柏原さん博識ですね!
物語の時代は1930年代でしょうか?
1858年生まれのカストラート歌手アレッサンドロ・モレスキが教皇聖歌隊を引退したのが1913~1914年頃だったので、実はバロックオペラがすたれてもバティカンでだけは歌っていたんですよね、彼ら。
ちなみに1903年に教皇聖歌隊の楽長になった作曲家ロレンツォ・ペロージが手記に、「自分が楽長になって一番大変だったことは作曲ではなく、不具にされた男たちが聖歌隊に入隊したいと私の所にやってくることだった」と書いているので、20世紀になってもローマにはいたのかも。
でも正式にシスティーナ礼拝堂で聖歌隊歌手として雇われていたのは前述のモレスキが最後です。
ちなみに彼はレコードを残していて、YouTubeで「Alessandro Moreschi sings Ave Maria (no scratch)」で検索すると聴けるはずです。
といっても1904年の録音なので、音の古さは覚悟して下さい(^▽^;)
1917年の初期ジャズ録音と比べると、私はずいぶんマシだと思います! が、初期アナログ音源に聴き慣れていないと厳しいかも知れません・・・
作者からの返信
綾森れん様
時代は昭和十四年を想定しています。
楽団リーダーは音楽通の域を越えている…構成上、カストラートという単語を知っている登場人物が副島以外に必要だったのですが。
戦前だと声楽家に加え、イタリア史や仏史の研究家くらいしか知らないかとも。ナポレオン関係で、知る可能性が僅かにあります。
カストラートが肝になるバルザックの短編も恐らく邦訳されていない。
二十世紀にも去勢された男の子がいたんですね…表舞台での活躍の場は残念ながらないはず。
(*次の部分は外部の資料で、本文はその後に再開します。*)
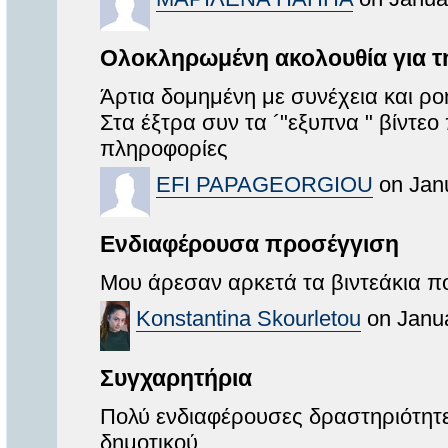
Ολοκληρωμένη ακολουθία για τη
Άρτια δομημένη με συνέχεια και ρο
Στα έξτρα συν τα ´"εξυπνα " βίντε
πληροφορίες
EFI PAPAGEORGIOU
on Janu
Ενδιαφέρουσα προσέγγιση
Μου άρεσαν αρκετά τα βιντεάκια π
Konstantina Skourletou
on Janua
Συγχαρητήρια
Πολύ ενδιαφέρουσες δραστηριότητες
δημοτικού.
A・モレスキの音源が残ってるだけでも奇跡です。聴き比べていないものの、ファルセットとは矢張り違うのかな。解説がなければ、その歌声は女声で、ボーイソプラノとも想像しません。
彼の歌う「アベ・マリア」に敬意を込めて、極夜の持ち歌にしました。
編集済
仕事の終わりに、自分独りに向けた華やかな舞台が待っているとは夢にも思っていなかったろう。
そば屋のおっちゃん、良かったね……。
章一郎たちも、あったかいお蕎麦に(ちょっと量はかわいいけど)ありつけて、良かったね。
カストラート。その重い歴史。
人の尊厳を奪う行為。
しかし、その歌声は妖艶で、オペラの花形……。
ほいほいほい!
綾森れんさまのコメントを拝見!
ユーチューブで、アレッサンドロ・モレスキ、聴きながら、このコメントを書いています。
たしかに、不思議な……、上手く言葉にできない……。
女性のような、妖婦のような、男性らしくもあり……。そう、女性より、ちょっと声が太いんですよね。そして、高く澄んだ声は、やはり女性のよう……。
うむ。まとまりませぬ。
いやはや、ユーチューブで聴けるとは、思わなかったです……!
作者からの返信
加須千花さま(ポイント⑤🎉)
ここで最重要キーワードが漸く登場。三段落としのラストになります。
①双子の入れ替わり←ありがち
②男の娘設定←流行りやろ
③カストラート←これで、どや!
もう少し知っている人が多いと思ったけど知名度が微妙だったような…
その中、綾森様が大変お詳しく、色々な神知識と参考書籍情報などを授けてくれました。
モレスキは音質が当時のものですが、残っているのが奇跡ですね。
解説がないと女声に聴こえるかなあ。ボーイソプラノともファルセットとも感じられるような。
声楽的にはコントラルト(contralto)と言われるようです。ウィキの「アルト」の項目に突如、カストラートが出てきます。